5. 細菌によるマクロファージ細胞死の誘導機構

 赤痢菌をはじめとする多くの粘膜病原細菌は、宿主細胞へ細胞死(アポトーシスやネクローシス)を誘導し細胞を殺す機能があります。赤痢菌はマクロファージにネクローシスを起こしその細胞を破壊します。その結果、マクロファージから多量のIL-1β、IL-18や炎症性物質が放出され、感染局所に強い炎症が誘導されます。またヘリコバクターピロリも胃上皮細胞へアポトーシスを起こすことが報告されていますが、逆にその抑制を行っているという報告もあります。
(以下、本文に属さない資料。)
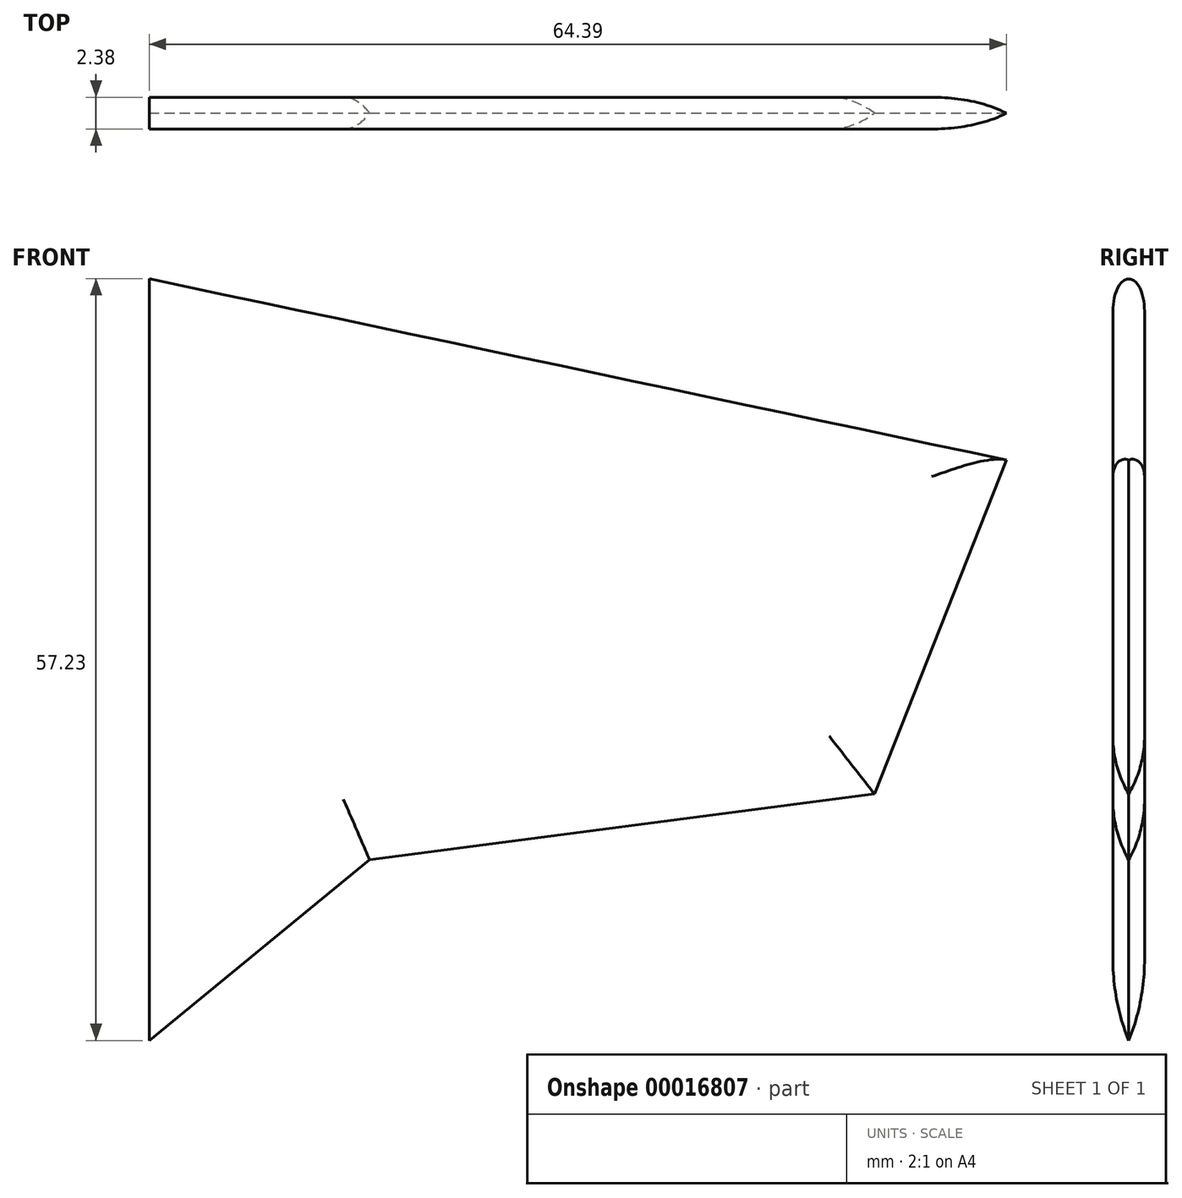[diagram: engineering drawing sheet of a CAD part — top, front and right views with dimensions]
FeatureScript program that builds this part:
annotation { "Feature Type Name" : "Feature", "Feature Type Description" : "" }
export const myFeature = defineFeature(function(context is Context, id is Id, definition is map)
    precondition{}
    {
        {
            var Q0;
            Q0=qCreatedBy(makeId("Front.planeOp"),FACE);
            var sketch = newSketch(context, id + "F0", { "sketchPlane" : qUnion([Q0])});
            skLineSegment(sketch, "E0", {"start": v(0, 0) * mm, "end": v(0, 57.23) * mm});
            skLineSegment(sketch, "E1", {"start": v(0, 57.23) * mm, "end": v(64.39, 43.61) * mm});
            skLineSegment(sketch, "E2", {"start": v(64.39, 43.61) * mm, "end": v(54.48, 18.52) * mm});
            skLineSegment(sketch, "E3", {"start": v(54.48, 18.52) * mm, "end": v(16.56, 13.56) * mm});
            skLineSegment(sketch, "E4", {"start": v(16.56, 13.56) * mm, "end": v(0, 0) * mm});
            skLineSegment(sketch, "E5", {"start": v(0, 57.23) * mm, "end": v(-12.1, 0) * mm, "construction": true});
            skLineSegment(sketch, "E6", {"start": v(-12.1, 0) * mm, "end": v(0, 0) * mm, "construction": true});
            skLineSegment(sketch, "E7", {"start": v(0, 0) * mm, "end": v(-9.62, 11.74) * mm, "construction": true});
            skSolve(sketch);
        }
        {
            var Q0;
            Q0=makeQuery(id+"F0.imprint","IMPRINT",FACE,{"disambiguationData":[TD([[makeQuery(id+"F0.imprint","IMPRINT",EDGE,{"derivedFrom":sQuery(id+"F0.wireOp",EDGE,"E0")}),-1.0]])]});
            extrude(context, id + "F1", {"entities" : qUnion([Q0]), "depth" : 2.38 * mm, "symmetric" : true});
        }
        {
            var Q0;
            Q0=qCreatedBy(makeId("Top.planeOp"),FACE);
            var sketch = newSketch(context, id + "F2", { "sketchPlane" : qUnion([Q0])});
            skLineSegment(sketch, "E8", {"start": v(-12.1, 25.4) * mm, "end": v(-12.1, -25.4) * mm});
            skLineSegment(sketch, "E9", {"start": v(-12.1, 25.4) * mm, "end": v(0, 25.4) * mm});
            skLineSegment(sketch, "E10", {"start": v(0, 25.4) * mm, "end": v(0, 0) * mm});
            skLineSegment(sketch, "E11", {"start": v(0, 0) * mm, "end": v(0, -25.4) * mm});
            skLineSegment(sketch, "E12", {"start": v(0, -25.4) * mm, "end": v(-12.1, -25.4) * mm});
            skSolve(sketch);
        }
        {
            var Q0;
            Q0=sQuery(id+"F0.wireOp",VERTEX,"E5.start");
            var Q1;
            Q1=sQuery(id+"F2.wireOp",VERTEX,"E8.end");
            var Q2;
            Q2=sQuery(id+"F2.wireOp",VERTEX,"E9.start");
            cPlane(context, id + "F3", {"entities" : qUnion([Q0, Q1, Q2]), "cplaneType" : CPlaneType.THREE_POINT, "offset" : 152.4 * mm, "width" : 152.4 * mm, "height" : 152.4 * mm});
        }
        {
            var Q0;
            Q0=qCreatedBy(id+"F3.planeOp",FACE);
            var sketch = newSketch(context, id + "F4", { "sketchPlane" : qUnion([Q0])});
            skLineSegment(sketch, "E13.0", {"start": v(1.2, 0) * mm, "end": v(1.2, 55.99) * mm, "construction": true});
            skLineSegment(sketch, "E14.0", {"start": v(-1.2, 0) * mm, "end": v(-1.2, 55.99) * mm, "construction": true});
            skLineSegment(sketch, "E15.0", {"start": v(1.2, 55.99) * mm, "end": v(-1.2, 55.99) * mm, "construction": true});
            skLineSegment(sketch, "E16", {"start": v(-1.2, 53.6) * mm, "end": v(1.2, 53.6) * mm, "construction": true});
            skLineSegment(sketch, "E17", {"start": v(0, 55.99) * mm, "end": v(0, 53.6) * mm, "construction": true});
            skEllipticalArc(sketch, "E18", {});
            skLineSegment(sketch, "E19", {"start": v(-1.2, 53.6) * mm, "end": v(-12.7, 53.6) * mm});
            skLineSegment(sketch, "E20", {"start": v(-12.7, 53.6) * mm, "end": v(-12.7, 68.69) * mm});
            skLineSegment(sketch, "E21", {"start": v(-12.7, 68.69) * mm, "end": v(12.7, 68.69) * mm});
            skLineSegment(sketch, "E22", {"start": v(12.7, 68.69) * mm, "end": v(12.7, 53.6) * mm});
            skLineSegment(sketch, "E23", {"start": v(12.7, 53.6) * mm, "end": v(1.2, 53.6) * mm});
            const initialGuessF4  = {"E18": [0, 0.05360710351963135, 0, 1, 0.0023812500000000014, 0.0011906249999999998, 4.71238898038469, 1.5707963267948972]};
            skSetInitialGuess(sketch, initialGuessF4);
            skSolve(sketch);
        }
        {
            var Q0;
            Q0 = qSketchRegion(id + "F4", true);
            extrude(context, id + "F5", {"entities" : qUnion([Q0]), "operationType" : NewBodyOperationType.REMOVE, "endBound" : BoundingType.THROUGH_ALL, "oppositeDirection" : true, "depth" : 25.4 * mm});
        }
        {
            var Q0;
            Q0=sQuery(id+"F0.wireOp",VERTEX,"E7.end");
            var Q1;
            Q1=sQuery(id+"F2.wireOp",VERTEX,"E12.start");
            var Q2;
            Q2=sQuery(id+"F2.wireOp",VERTEX,"E10.start");
            cPlane(context, id + "F6", {"entities" : qUnion([Q0, Q1, Q2]), "cplaneType" : CPlaneType.THREE_POINT, "offset" : 152.4 * mm, "width" : 152.4 * mm, "height" : 152.4 * mm});
        }
        {
            var Q0;
            Q0=qCreatedBy(id+"F6.planeOp",FACE);
            var sketch = newSketch(context, id + "F7", { "sketchPlane" : qUnion([Q0])});
            skLineSegment(sketch, "E24.0", {"start": v(1.2, 4.76) * mm, "end": v(1.2, 42.39) * mm, "construction": true});
            skLineSegment(sketch, "E25.0", {"start": v(-1.2, 0) * mm, "end": v(-1.2, 42.39) * mm, "construction": true});
            skLineSegment(sketch, "E26", {"start": v(1.2, 0) * mm, "end": v(-1.2, 0) * mm});
            skLineSegment(sketch, "E27", {"start": v(1.2, 4.76) * mm, "end": v(-1.2, 4.76) * mm, "construction": true});
            skArc(sketch, "E28", {"start": v(1.2, 4.76) * mm, "mid": v(0.89, 2.3) * mm, "end": v(0, 0) * mm});
            skArc(sketch, "E29.MirrorCS", {"start": v(-1.2, 4.76) * mm, "mid": v(-0.89, 2.3) * mm, "end": v(0, 0) * mm});
            skLineSegment(sketch, "E30", {"start": v(1.2, 4.76) * mm, "end": v(12.7, 4.76) * mm});
            skLineSegment(sketch, "E31", {"start": v(12.7, 4.76) * mm, "end": v(12.7, -12.7) * mm});
            skLineSegment(sketch, "E32", {"start": v(12.7, -12.7) * mm, "end": v(-12.7, -12.7) * mm});
            skLineSegment(sketch, "E33", {"start": v(-12.7, -12.7) * mm, "end": v(-12.7, 4.76) * mm});
            skLineSegment(sketch, "E34", {"start": v(-12.7, 4.76) * mm, "end": v(-1.2, 4.76) * mm});
            skSolve(sketch);
        }
        {
            var Q0;
            Q0 = qSketchRegion(id + "F7", true);
            var Q1;
            Q1=sQuery(id+"F0.wireOp",EDGE,"E4");
            var Q2;
            Q2=sQuery(id+"F0.wireOp",EDGE,"E3");
            var Q3;
            Q3=sQuery(id+"F0.wireOp",EDGE,"E2");
            sweep(context, id + "F8", {"operationType" : NewBodyOperationType.REMOVE, "profiles" : qUnion([Q0]), "path" : qUnion([Q1, Q2, Q3])});
        }
    });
そこで、病原細菌の粘膜感染の成立に、宿主細胞のアポトーシスがどの様に関わり、またその誘導や抑制機構はどのような分子やシグナルを介して行われているのか、赤痢菌とヘリコバクターで解明する研究を行っています。

 

6. 赤痢菌のワクチン開発を目指した研究

 赤痢菌は、臨床分離株のほとんどが多剤耐性菌であることから、有効なワクチンの開発が求められています。しかし、赤痢菌は感染に伴い強い炎症を誘導するために、弱毒化した生菌ワクチンを用いた場合の安全性は確立されていません。そこで我々は、これまで明らかにされた赤痢菌の感染機構や宿主粘膜炎症機構に関する基礎研究を通じて得られた知見を基に、炎症は最少化され、且つ、防御反応は最大限に誘導される理想のワクチン開発を目指した研究をすすめています。


7. エフェクタータンパク質の菌体外分泌機構

 細菌の病原性因子は、菌体の表面や周囲のみならず直接宿主細胞内にも分泌されます。特にグラム陰性病原性細菌の多くは、宿主細胞へ接触すると、特殊な分泌装置を通じて一群の分泌性機能タンパク質(エフェクター)を宿主細胞質へ注入し、感染に必要な機能を誘導することが知られています。現在、赤痢菌、EPEC、O157のエフェクター分泌装置であるタイプIII分泌装置、また、ヘリコバクターのCagAタンパク質の分泌に必要なタイプIV分泌装置について、その超微細構造と機能に関する研究を行っています。この分泌機構とエフェクターによる宿主細胞修飾および免疫応答機構を明らかにして、その知見を感染予防や治療へ応用することを目指しています。